▶ [What the task asks]: Pull out each line in the listing below that contains the word "tallest", copying it unchanged.

▶ [Material for this exercise]:
......

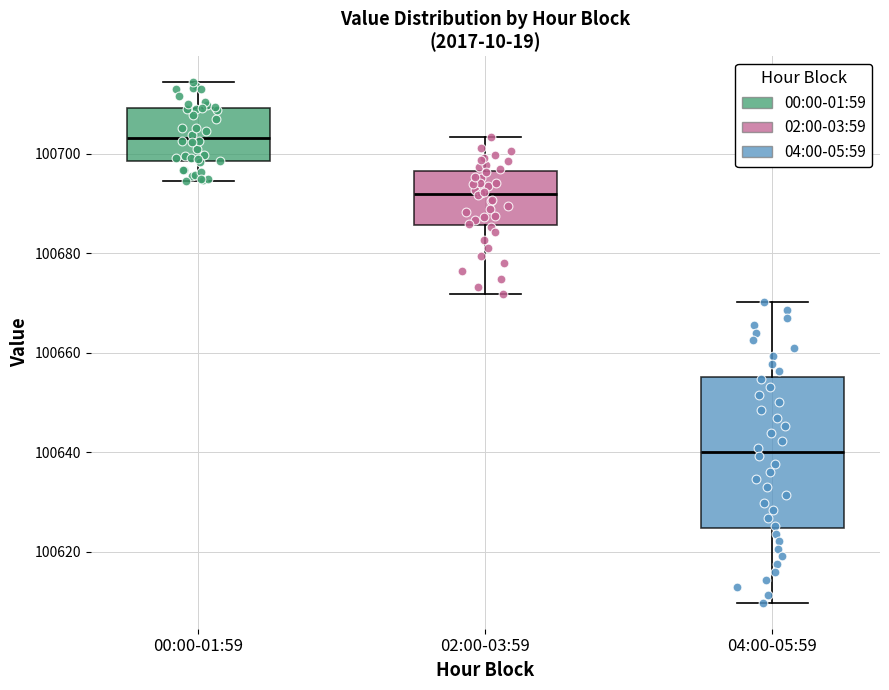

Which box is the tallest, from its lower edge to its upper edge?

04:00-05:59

......

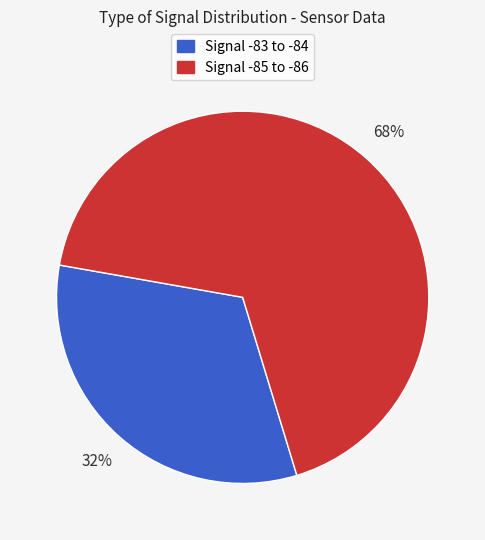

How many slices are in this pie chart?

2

......

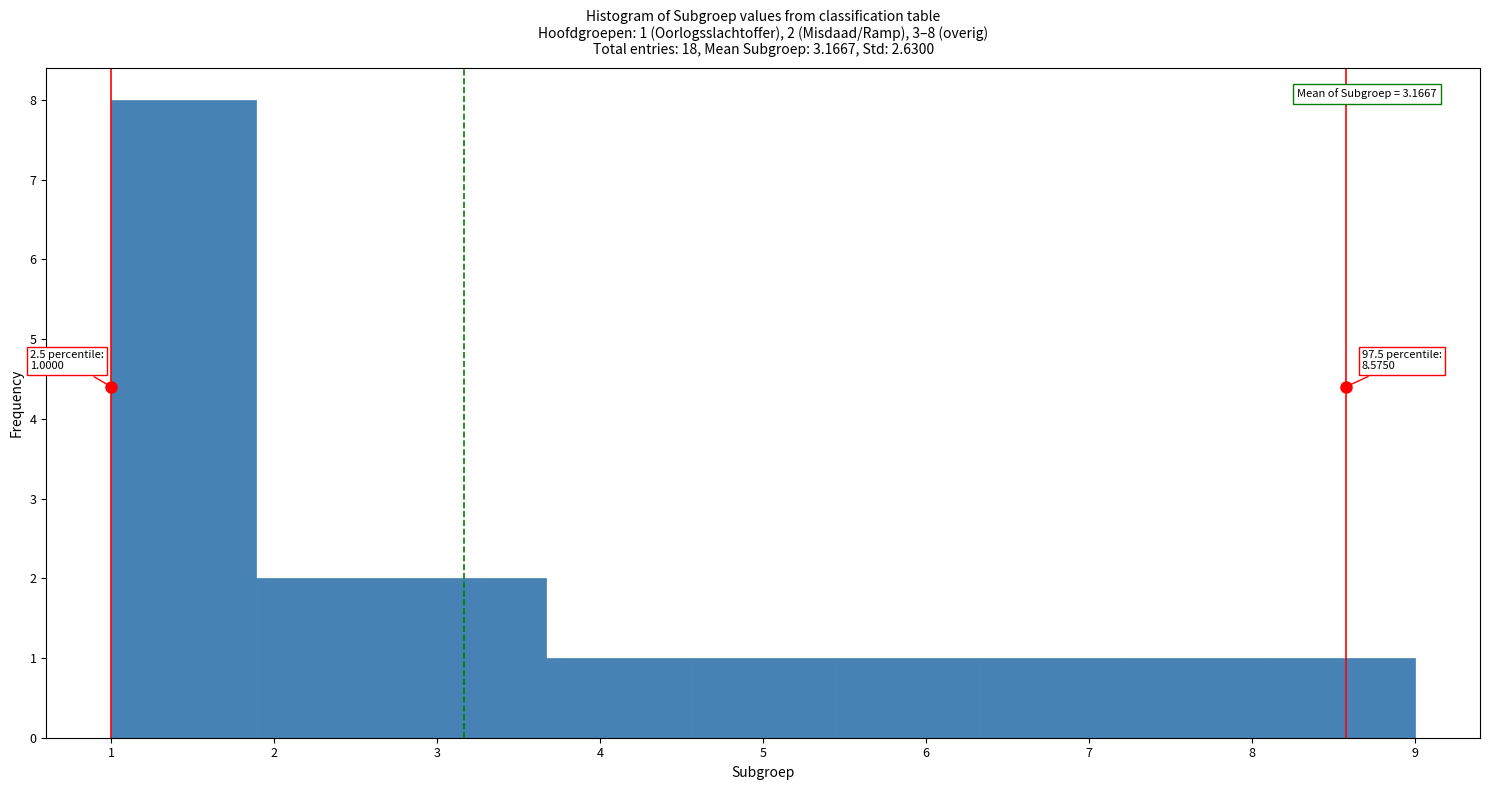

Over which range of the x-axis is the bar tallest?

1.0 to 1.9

......

▶ [Your response]:
Which box is the tallest, from its lower edge to its upper edge?
Over which range of the x-axis is the bar tallest?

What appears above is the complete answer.